2020_08_03

The Dew Gatherer

Light from the full moon shown down between the trees making stark contrasts of light and shadow. Still, she wove between them with ease, hardly needing to see the details of the path. She had gone this way so many times. More than she could count. Most often on the nights surrounding the full moon. That was when the flowers opened their petals in the chill night air, when their dew must be harvested. Soon she had reached the higher regions of the valley, where the flowers grew in certain meadows. She departed the main path, steering between rowans and pines before emerging in one such a meadow. Here she didn’t waste moment but stooped and swiftly began harvesting the dew from the blue-petalled moon-flowers. The process was simple. She delicately shook the dew off of the flowers into a large silver spoon, then carefully poured the contents of the spoon into a bottle made of swirling glass. She moved from bush to bush, stooping, rising, crouching. Once she had covered the whole meadow she returned to the path and continued up the valley for a hundred yards. Then she again departed the trail, this time on the left, and made her way through trees to another meadow, wider than the previous.

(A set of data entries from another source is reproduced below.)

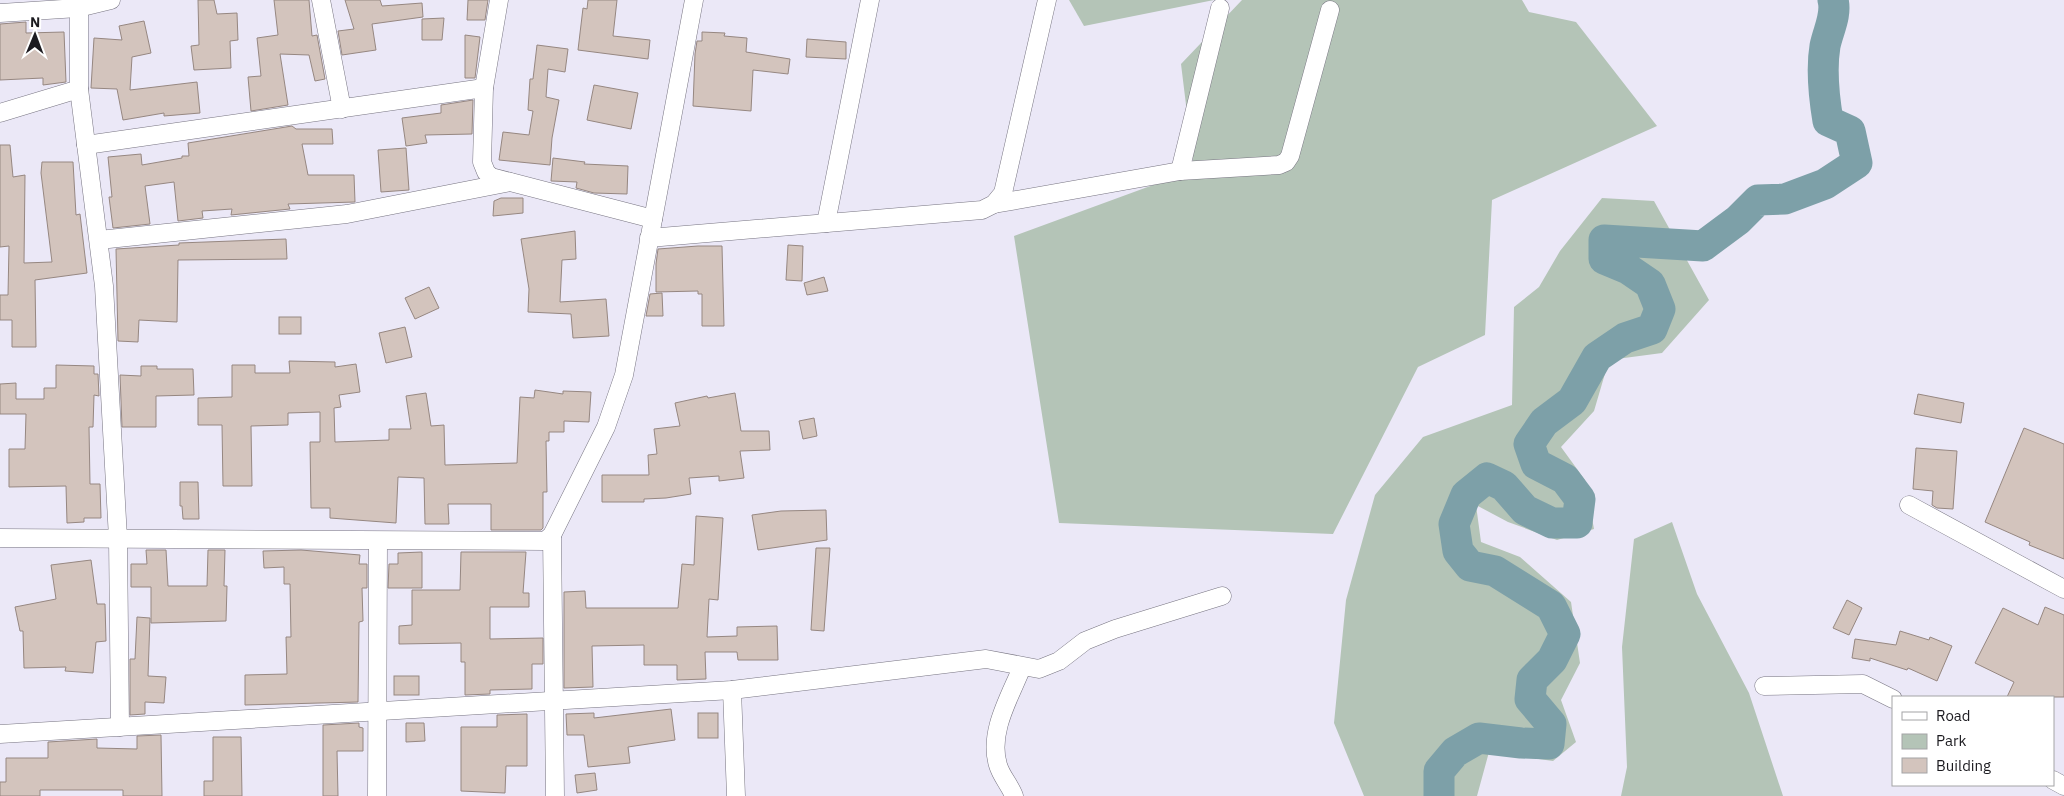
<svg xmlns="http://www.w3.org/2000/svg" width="2064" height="796" viewBox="0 0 2064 796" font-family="'IBM Plex Sans',sans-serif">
<rect width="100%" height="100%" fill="#ebe8f7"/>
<g fill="#b4c4b7">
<path d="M1069,0h145l-130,26z"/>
<path d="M1242,0h280l7,12 47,10 81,104 -165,74 -7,135 -67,32 -85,167 -274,-11 -45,-287 180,-66 -13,-106z"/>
<path d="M1602,198l52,3 55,99 -47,53 -53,7 -15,51 -33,36 24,33 9,49 -37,11 -49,-18 -32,-17 5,37 39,15 51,45 9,61 -19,37 15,42 -23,19 -64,-9 -12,44h-113l-30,-73 12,-123 29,-105 48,-58 89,-32 2,-98 25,-20 21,-36z"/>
<path d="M1672,522l25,72 52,99 34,103h-162l6,-29 -5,-120 12,-108z"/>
</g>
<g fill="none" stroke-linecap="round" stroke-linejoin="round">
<path stroke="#7da0a8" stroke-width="31" d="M1439,796v-25l16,-19 24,-14 42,5 28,1 2,-20 -21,-25 2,-19 20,-20 13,-26 -14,-28 -56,-35 -25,-5 -12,-15 -4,-27 12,-29 21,-17 17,8 21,24 27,13h25l3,-24 -15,-20 -29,-15 -7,-20 15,-22 28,-21 25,-44 28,-19 27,-9 8,-20 -10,-25 -22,-15 -24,-10v-19l99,6 35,-26 20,-20 27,-1 40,-15 32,-21 -7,-32 -22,-10c-4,-24 -7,-51 -3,-75 3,-15 12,-31 8,-46"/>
</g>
<g fill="#d3c4bd" stroke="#968781">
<path d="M198,0h16l3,14 20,-1 1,27 -8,1 1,27 -37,2 -3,-24 8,-1z"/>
<path d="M274,0h35l3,36 5,-1 8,44 -10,2 -6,-26 -29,-1 8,51 -37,6 -3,-34 13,-1 -4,-38 21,-3z"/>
<path d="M345,0h35l2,6 40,-3 1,14 -51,7 4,26 -34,5 -4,-24 16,-2z"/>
<path d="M468,0h20l-3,20h-18z"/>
<path d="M588,0h29l-4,36 37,4 -2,19 -70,-9 5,-42 4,1z"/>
<path d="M444,18l-2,22h-20v-21z"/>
<path d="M144,21l7,32 -19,4 -2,33 67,-8 3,31 -36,3v-3l-41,7 -6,-31 -26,-1 3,-50 28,2 -3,-14z"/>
<path d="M26,22v11l38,-1 2,50 -23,3v-7l-43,2v-56z"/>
<path d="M702,32l23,1 -1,3 23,2 -1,14 44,7 -2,15 -35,-4 -2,41 -58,-5 2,-52 2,-13h5z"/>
<path d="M465,35l15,2 -5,41h-10z"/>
<path d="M807,39l39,3v17l-40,-2z"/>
<path d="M537,45l31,4 -3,23 -17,-3 -2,28 13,3 -7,38 -2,27 -51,-5 4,-28 26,3 4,-24 -5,-1 2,-31h3z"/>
<path d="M594,85l44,8 -7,36 -44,-9z"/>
<path d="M473,100l-1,34 -47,1 2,8 -21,3 -4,-28 39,-5v-8z"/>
<path d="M292,126l4,3h36l1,15h-31l6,31h46l1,27 -67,2 2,5 -59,6 1,-6 -30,2 1,7 -25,3 -4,-39 -29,4 5,38 -37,4 -4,-31h3l-4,-40 33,-3 1,11 40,-7v-2h7l-1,-13z"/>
<path d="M0,145h10l3,32 12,-2 -1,88 28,-1 -11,-89 1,-11h31l3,53 4,-1 7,59 -52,7 1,67h-24v-27h-12v-25h8l1,-49 -9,1z"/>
<path d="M406,148l3,42 -28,2 -3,-42z"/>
<path d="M553,158l32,4 -1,2 44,2 -1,28 -33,-1 -18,-5 1,-6 -26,-1z"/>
<path d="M501,198h22v15l-30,3 1,-15z"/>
<path d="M575,231l1,28 -14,1 -2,42 46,-3 3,37 -36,2 -2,-24 -43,-2 1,-23 -8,-50z"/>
<path d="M286,239l1,20 -109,1 -1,62 -38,-2 -1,22 -20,-1 -2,-92 63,-4v-2z"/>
<path d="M788,245l15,1 -1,35 -16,-1z"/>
<path d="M698,246h24l2,80h-22v-32h-4v-3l-42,1v-28l2,-15z"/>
<path d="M824,277l4,14 -21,4 -3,-12z"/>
<path d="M429,287l10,21 -24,11 -10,-21z"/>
<path d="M662,293l1,23h-17l4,-22z"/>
<rect x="279" y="317" width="22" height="17"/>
<path d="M405,327l7,30 -26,6 -7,-30z"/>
<path d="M289,361l46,1v5l21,-3 4,28 -21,3 2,12 -7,1 1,34 54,-2v-11h22l-5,-33 20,-3 5,33 13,-1 1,40 72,-2 3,-66 14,1 1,-8 28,4v-3l28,1 -2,30 -25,-1v11h-15v9h-3l1,51h-4v36l-2,2h-50v-26h-43l1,20h-24l-1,-46 -26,-1 -2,46 -66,-5v-10h-19l-1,-66h10v-30l-32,1v12l-37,1 1,60h-29l-1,-61h-24v-27l34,-1v-32h23v8h35z"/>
<path d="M56,365l38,1v8h4l1,22 -5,-1 -1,32h-4l1,57h10l1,34h-17v4l-17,1 -1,-37 -57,1v-38h16l1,-35h-26v-30l16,-1v16h28v-11h12z"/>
<path d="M141,366h16v3h36l1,26 -38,1v31h-34l-2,-52 21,1z"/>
<path d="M735,393l6,38h28l1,19 -30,1 4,27 -25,3v-5l-30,2 2,16 -25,4 -22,1v3h-42v-27h47l-1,-20 9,-1 -3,-25 26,-3 -5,-23 32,-7 1,2z"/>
<path d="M1918,394l46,9 -3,20 -47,-9z"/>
<path d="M814,418l3,18 -14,3 -4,-18z"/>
<path d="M2024,428l40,16v115l-35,-14 1,-3 -45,-20z"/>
<path d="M1916,448l41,3 -4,58 -16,-1 -5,-3 1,-14 -20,-2z"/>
<path d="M180,482h18l1,37h-16l-1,-13h-2z"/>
<path d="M826,510l1,30 -69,10 -6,-35 29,-4z"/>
<path d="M696,516l27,2 -5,82 -9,-1 -2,38 30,-1v-9l40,-1 1,34h-40l-1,-8h-32l1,27 -29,1v-15h-33v-20l-52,1 1,41 -29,1v-96l21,-1 1,17h92l4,-44 12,1z"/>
<path d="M816,548h14l-6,83 -13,-1z"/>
<path d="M146,550h20l2,36h39l1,-36h17l-1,36h3l-1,35 -75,2v-36h-20v-23h16z"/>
<path d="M301,550l59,5 -1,9h8v24h-5l1,33 -4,1 -1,80 -113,3v-30l42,-1 -1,-37h5l-1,-53h-6v-17l-20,1 -1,-17z"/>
<path d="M422,552v36h-34l1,-24h9v-11z"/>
<path d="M461,552h65l-3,41h6v14h-39v32l53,-1v26h-11v25l-42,1v4l-25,1v-33h-4v-19l-62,1v-18l13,-1v-35h48z"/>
<path d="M91,560l6,44h8l1,37 -10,1 -3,31 -28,-2 1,-4 -42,1 -1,-37h-3l-5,-24 41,-8 -5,-34z"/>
<path d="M1847,600l15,8 -13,27 -16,-7z"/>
<path d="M2045,607l19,8v82h-57l7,-15 -39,-19 28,-55 35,17z"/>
<path d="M137,617l13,1 -2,58 18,1 -2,26 -19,-1v12l-15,1v-56h5z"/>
<path d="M1900,631l29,9 1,-3 22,9 -15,35 -29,-13 -1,2 -37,-12v3l-18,-3 3,-19 41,6z"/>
<rect x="394" y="676" width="25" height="19"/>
<path d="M671,709l4,31 -47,7 2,16 -42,4 -4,-32h-17l-1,-21 28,-1v5z"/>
<rect x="698" y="713" width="20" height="25"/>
<path d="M527,714v52h-21l-1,27 -44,-2v-64h36v-12z"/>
<path d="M359,723v4l4,1v23h-26l1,45h-15v-71z"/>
<path d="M406,723h18l1,18 -19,1z"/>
<path d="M161,735l1,61h-39v-6h-83v6h-40v-14h6v-24h42v-16l49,-3v9l40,1v-13z"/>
<path d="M213,737h28l1,59h-38v-15h9z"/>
<path d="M595,773l2,17 -20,3 -2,-18z"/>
</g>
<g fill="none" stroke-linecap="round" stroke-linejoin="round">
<defs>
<g id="street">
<path d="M79,0v89l25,197 14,252 2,189"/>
<path d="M321,0l21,109"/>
<path d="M499,0l-15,88 -2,74 4,10 5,5 162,42"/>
<path d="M0,13l78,-5 33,-8"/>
<path d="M0,113l79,-24"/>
<path d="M86,145l398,-57"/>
<path d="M1180,171l40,-163"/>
<path d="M994,204l186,-33 99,-6 7,-3 4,-6 40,-146"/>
<path d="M826,223l44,-223"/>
<path d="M649,238l333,-28 12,-6 9,-11 44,-193"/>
<path d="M99,240l248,-26 163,-32"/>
<path d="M1909,505l155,84"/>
<path d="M552,535l3,261"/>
<path d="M0,538l545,3 7,-6 54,-108 18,-52 70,-375"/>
<path d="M1764,686l99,-2 30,15"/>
<path d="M732,690l4,106"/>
<path d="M0,734l732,-44 254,-31 53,10 20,-8 26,-20 30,-12 107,-33"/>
<path d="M2053,780l11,6"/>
<path d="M377,796l1,-255"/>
<path d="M1014,796c-4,-11 -13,-20 -16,-31 -10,-33 12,-68 24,-98"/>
</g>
</defs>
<use href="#street" stroke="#777481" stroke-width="19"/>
<use href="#street" stroke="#fff" stroke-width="18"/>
</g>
<rect x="1892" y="696" width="162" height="90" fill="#ffffff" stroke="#a4a4a6"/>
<rect x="1902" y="712" width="25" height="8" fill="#ffffff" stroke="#a4a4a6"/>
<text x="1936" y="721" font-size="15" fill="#1c1b20">Road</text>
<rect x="1902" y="734" width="25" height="15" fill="#b4c4b7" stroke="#a4a4a6"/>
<text x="1936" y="746" font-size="15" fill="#1c1b20">Park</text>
<rect x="1902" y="758" width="25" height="15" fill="#d3c4bd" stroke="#a4a4a6"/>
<text x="1936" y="771" font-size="15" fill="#1c1b20">Building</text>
<g transform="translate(35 35) rotate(1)" stroke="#ffffff" stroke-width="4" paint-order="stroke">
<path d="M0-4L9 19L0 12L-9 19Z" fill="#1c1b20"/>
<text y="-8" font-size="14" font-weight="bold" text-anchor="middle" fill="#1c1b20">N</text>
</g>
</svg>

Here she uncorked the jar and repeated the routine. The process was painstaking. Each flower yielded only a drop or two of dew. But she could not slow down. The flowers only blossomed for several hours, a few nights a month. She continued to work tirelessly, moving from meadow to meadow. And soon the moon was setting, becoming a golden thumbnail over far-off mountains. With the moon’s departure the flowers began to close, almost as one. She had filled the bottle about two thirds of the way. She rose, groaned, and started back down the trail, still hastening. The dew must be inside before sunrise or it’s potency would be ruined. The sky was already beginning to lighten.